For more than a month, every late afternoon, these colonies of black birds have circled in the sky, attracted by the heat of the buildings.
Sheltered from the prevailing winds and predators, there they perform an incessant, noisy, and above all very smelly ballet, with droppings covering the ground.
“It’s horrible how it stinks.
We have to go wash our cars at least every two days, and I can no longer open my windows to ventilate my home,” continues Cindy.
“We are even afraid that they will attack us”
The small square with children's games, which is located in the middle of the buildings, even had to be closed.

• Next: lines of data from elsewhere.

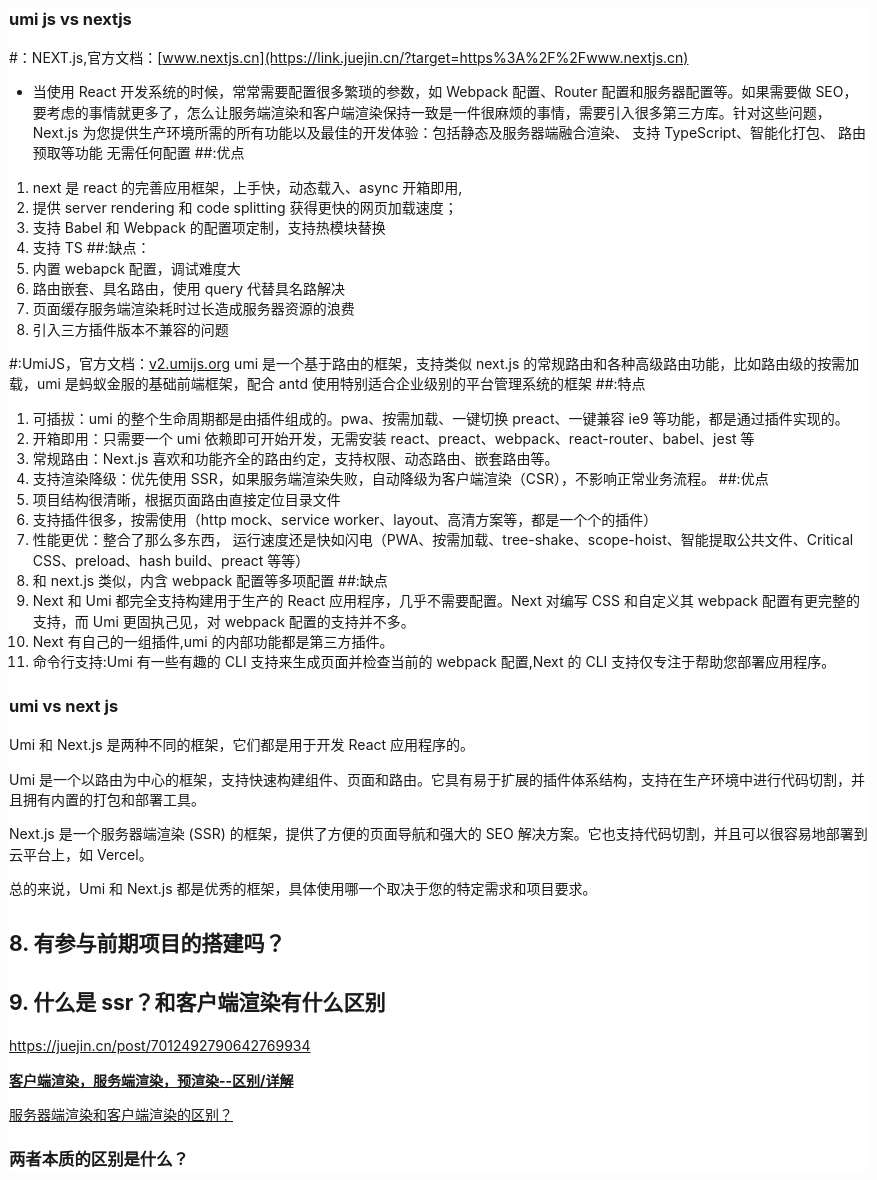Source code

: ### umi js vs nextjs

\#：NEXT.js,官方文档：[www.nextjs.cn](https://link.juejin.cn/?target=https%3A%2F%2Fwww.nextjs.cn)

-   当使用 React 开发系统的时候，常常需要配置很多繁琐的参数，如 Webpack 配置、Router 配置和服务器配置等。如果需要做 SEO，要考虑的事情就更多了，怎么让服务端渲染和客户端渲染保持一致是一件很麻烦的事情，需要引入很多第三方库。针对这些问题，Next.js 为您提供生产环境所需的所有功能以及最佳的开发体验：包括静态及服务器端融合渲染、 支持 TypeScript、智能化打包、 路由预取等功能 无需任何配置 ##:优点

1. next 是 react 的完善应用框架，上手快，动态载入、async 开箱即用,
2. 提供 server rendering 和 code splitting 获得更快的网页加载速度；
3. 支持 Babel 和 Webpack 的配置项定制，支持热模块替换
4. 支持 TS ##:缺点：
5. 内置 webapck 配置，调试难度大
6. 路由嵌套、具名路由，使用 query 代替具名路解决
7. 页面缓存服务端渲染耗时过长造成服务器资源的浪费
8. 引入三方插件版本不兼容的问题

\#:UmiJS，官方文档：[v2.umijs.org](https://link.juejin.cn/?target=https%3A%2F%2Fv2.umijs.org) umi 是一个基于路由的框架，支持类似 next.js 的常规路由和各种高级路由功能，比如路由级的按需加载，umi 是蚂蚁金服的基础前端框架，配合 antd 使用特别适合企业级别的平台管理系统的框架 ##:特点

1. 可插拔：umi 的整个生命周期都是由插件组成的。pwa、按需加载、一键切换 preact、一键兼容 ie9 等功能，都是通过插件实现的。
2. 开箱即用：只需要一个 umi 依赖即可开始开发，无需安装 react、preact、webpack、react-router、babel、jest 等
3. 常规路由：Next.js 喜欢和功能齐全的路由约定，支持权限、动态路由、嵌套路由等。
4. 支持渲染降级：优先使用 SSR，如果服务端渲染失败，自动降级为客户端渲染（CSR），不影响正常业务流程。 ##:优点
5. 项目结构很清晰，根据页面路由直接定位目录文件
6. 支持插件很多，按需使用（http mock、service worker、layout、高清方案等，都是一个个的插件）
7. 性能更优：整合了那么多东西， 运行速度还是快如闪电（PWA、按需加载、tree-shake、scope-hoist、智能提取公共文件、Critical CSS、preload、hash build、preact 等等）
8. 和 next.js 类似，内含 webpack 配置等多项配置 ##:缺点
9. Next 和 Umi 都完全支持构建用于生产的 React 应用程序，几乎不需要配置。Next 对编写 CSS 和自定义其 webpack 配置有更完整的支持，而 Umi 更固执己见，对 webpack 配置的支持并不多。
10. Next 有自己的一组插件,umi 的内部功能都是第三方插件。
11. 命令行支持:Umi 有一些有趣的 CLI 支持来生成页面并检查当前的 webpack 配置,Next 的 CLI 支持仅专注于帮助您部署应用程序。

### umi vs next js

Umi 和 Next.js 是两种不同的框架，它们都是用于开发 React 应用程序的。

Umi 是一个以路由为中心的框架，支持快速构建组件、页面和路由。它具有易于扩展的插件体系结构，支持在生产环境中进行代码切割，并且拥有内置的打包和部署工具。

Next.js 是一个服务器端渲染 (SSR) 的框架，提供了方便的页面导航和强大的 SEO 解决方案。它也支持代码切割，并且可以很容易地部署到云平台上，如 Vercel。

总的来说，Umi 和 Next.js 都是优秀的框架，具体使用哪一个取决于您的特定需求和项目要求。

## 8. 有参与前期项目的搭建吗？

## 9. 什么是 ssr？和客户端渲染有什么区别

https://juejin.cn/post/7012492790642769934

[**客户端渲染，服务端渲染，预渲染--区别/详解**](https://blog.51cto.com/knifeedge/5010726)

[服务器端渲染和客户端渲染的区别？](https://juejin.cn/post/7012492790642769934)

### 两者本质的区别是什么？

“I can’t let my daughter play there anymore.
The smells are unbearable,” summarizes Sofia, another local resident.
“This is the first year that there are so many, we are even afraid that they will attack us,” adds the forty-year-old.
The town hall tries as best it can to erase the traces of the incessant passage of starlings with regular cleanings, but the pestilential smell remains.
A falconer must come this week, in order to find solutions for a return to serenity.
Even if, at the end of winter, the birds should soon leave, it will above all be a question of imagining an alternative to avoid a new invasion next year.